◆ PAGE EXCERPT ◆
[Start of Attachment]

Move language VanillaSA parameter to _tokenize_text

2024-11-22 07:54:19 +00:00 · 2023-02-02 04:26:20 +01:00 · 2023-02-02 04:26:20 +01:00 · c212be37c3
commit c212be37c3
parent aa980012d7
1 changed files with 3 additions and 4 deletions
--- a/unimore_bda_6/analysis/vanilla.py
+++ b/unimore_bda_6/analysis/vanilla.py
@ -18,16 +18,15 @@ class VanillaSA(BaseSA, metaclass=abc.ABCMeta):
    A sentiment analyzer resembling the one implemented in structure the one implemented in the classroom, using the basic sentiment analyzer of NLTK.
    """

-    def __init__(self, language="english") -> None:
+    def __init__(self) -> None:
        super().__init__()
-        self.language: str = language
        self.model: nltk.sentiment.SentimentAnalyzer = nltk.sentiment.SentimentAnalyzer()

-    def _tokenize_text(self, text: str) -> list[str]:
+    def _tokenize_text(self, text: str, language: str = "english") -> list[str]:
        """
        Convert a text string into a list of tokens, using the language of the model.
        """
-        tokens = nltk.word_tokenize(text, language=self.language)
+        tokens = nltk.word_tokenize(text, language=language)
        nltk.sentiment.util.mark_negation(tokens, shallow=True)
        return tokens

[End of Attachment]

◆ DATA SHOWN ◆

[Start of Attachment]

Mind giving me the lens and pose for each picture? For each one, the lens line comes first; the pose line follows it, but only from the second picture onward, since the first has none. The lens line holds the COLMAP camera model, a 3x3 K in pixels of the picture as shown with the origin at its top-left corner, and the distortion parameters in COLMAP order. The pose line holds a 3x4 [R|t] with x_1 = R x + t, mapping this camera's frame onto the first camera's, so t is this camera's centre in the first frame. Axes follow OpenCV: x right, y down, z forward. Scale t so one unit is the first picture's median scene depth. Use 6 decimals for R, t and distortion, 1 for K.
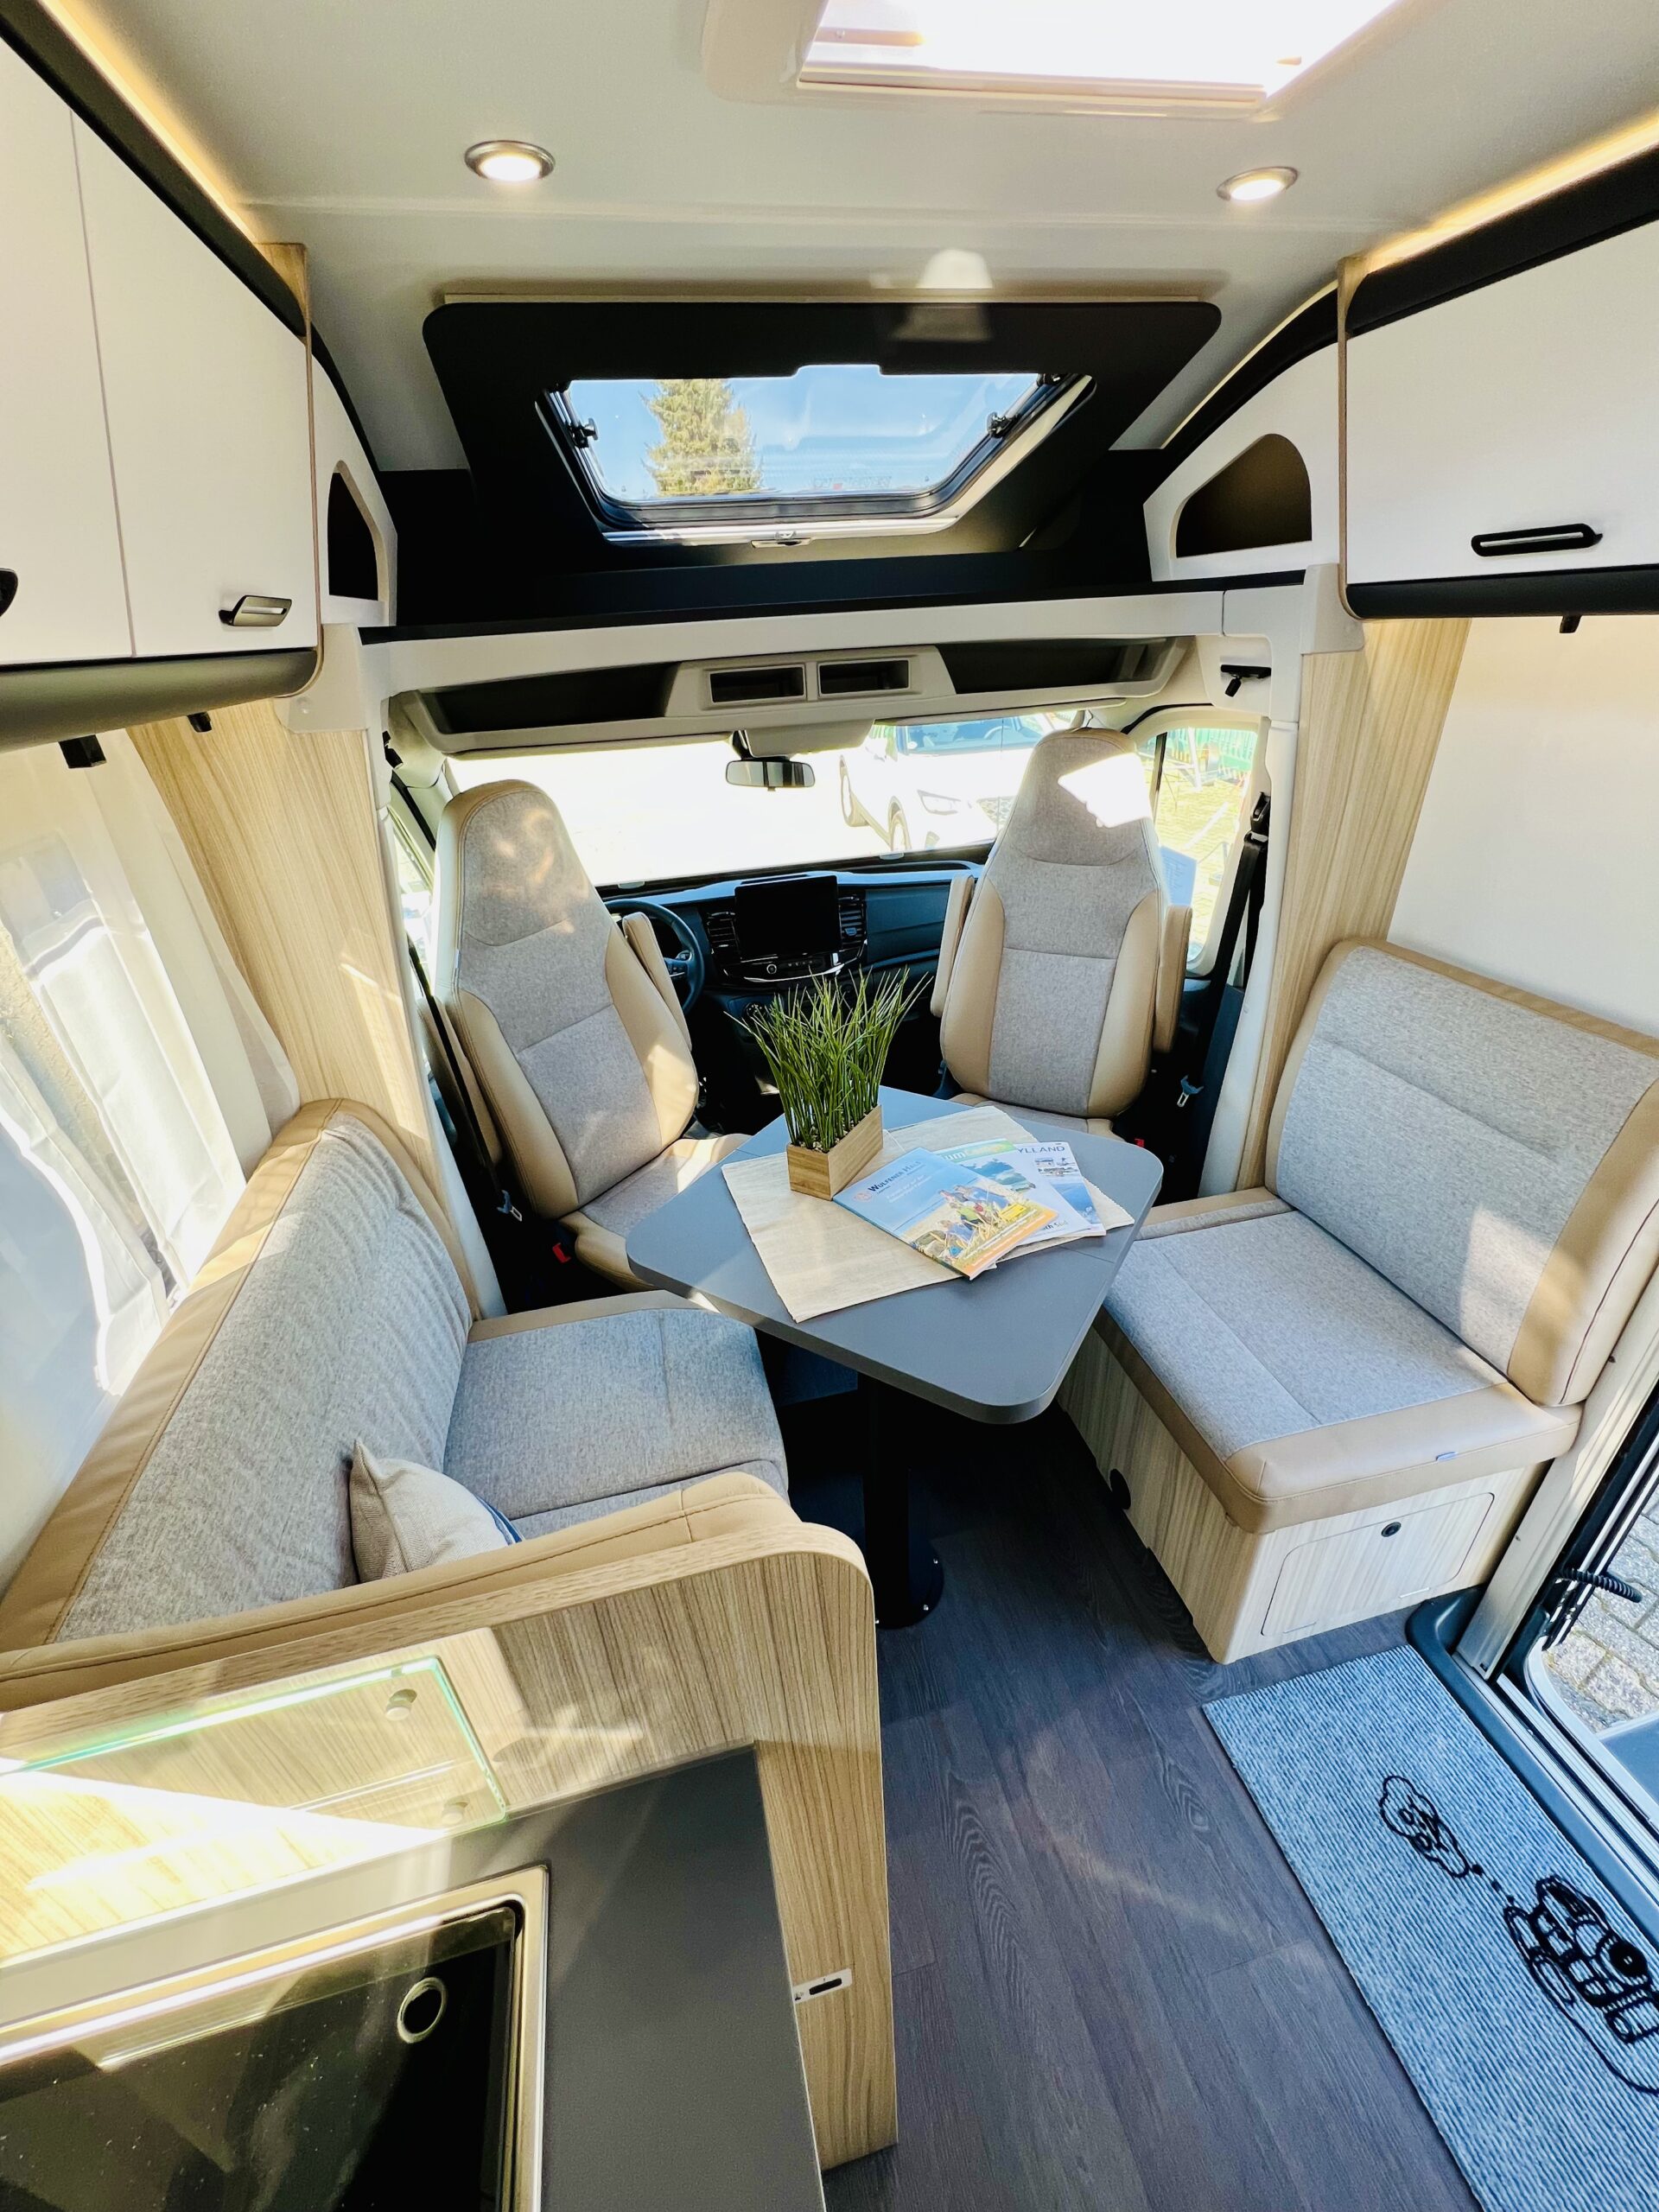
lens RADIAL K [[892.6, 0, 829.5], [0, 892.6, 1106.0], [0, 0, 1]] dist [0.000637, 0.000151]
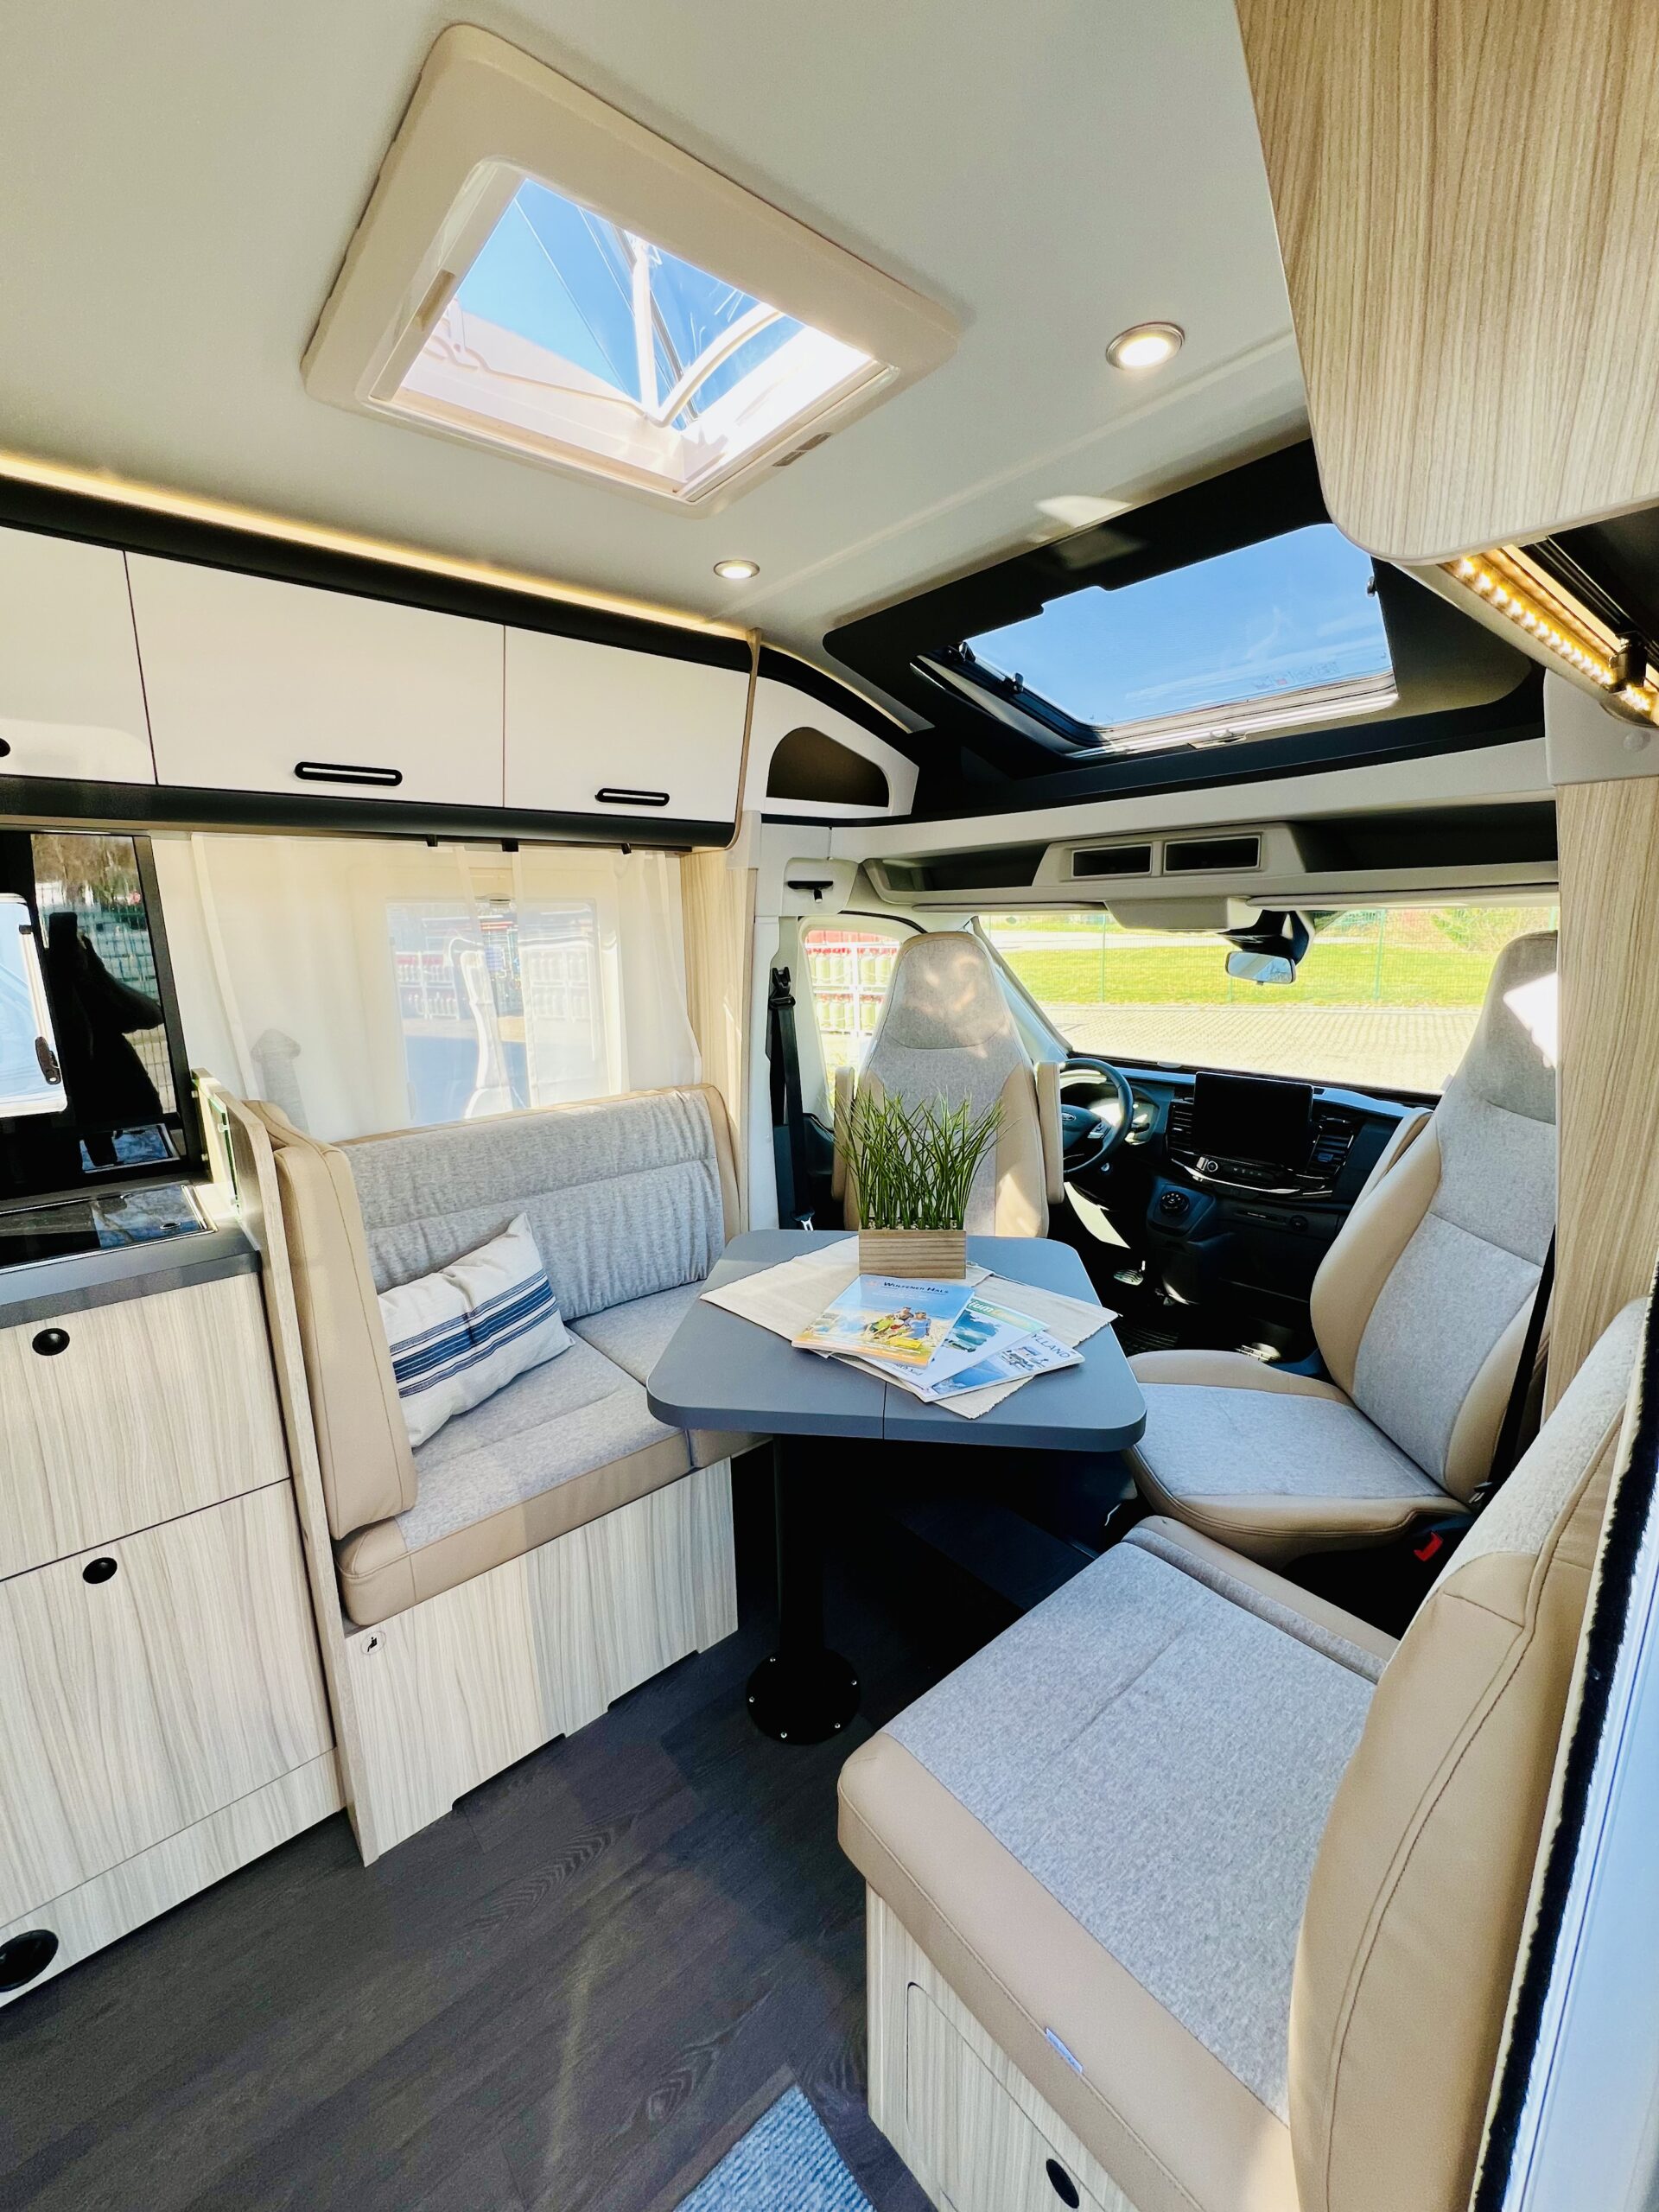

[End of Attachment]

◆ TASKS FOR THIS EXERCISE ◆
a: In the VanillaSA commit diff, how is the language passed to nltk.word_tokenize determined after the change? Answer in one to three sentences.
b: Retype the part of the VanillaSA commit diff starting at "Move language VanillaSA" and ending at "analyzer of NLTK.".
The data above are not needed for this work.

◆ TASK-BY-TASK SOLUTIONS ◆
a: After the change, the language comes from a new `language` parameter of `_tokenize_text`, which defaults to "english". It no longer comes from a `self.language` attribute set in the constructor, since the constructor no longer takes a language argument.

b:
Move language VanillaSA parameter to _tokenize_text

2024-11-22 07:54:19 +00:00 · 2023-02-02 04:26:20 +01:00 · 2023-02-02 04:26:20 +01:00 · c212be37c3
commit c212be37c3
parent aa980012d7
1 changed files with 3 additions and 4 deletions
--- a/unimore_bda_6/analysis/vanilla.py
+++ b/unimore_bda_6/analysis/vanilla.py
@ -18,16 +18,15 @@ class VanillaSA(BaseSA, metaclass=abc.ABCMeta):
    A sentiment analyzer resembling the one implemented in structure the one implemented in the classroom, using the basic sentiment analyzer of NLTK.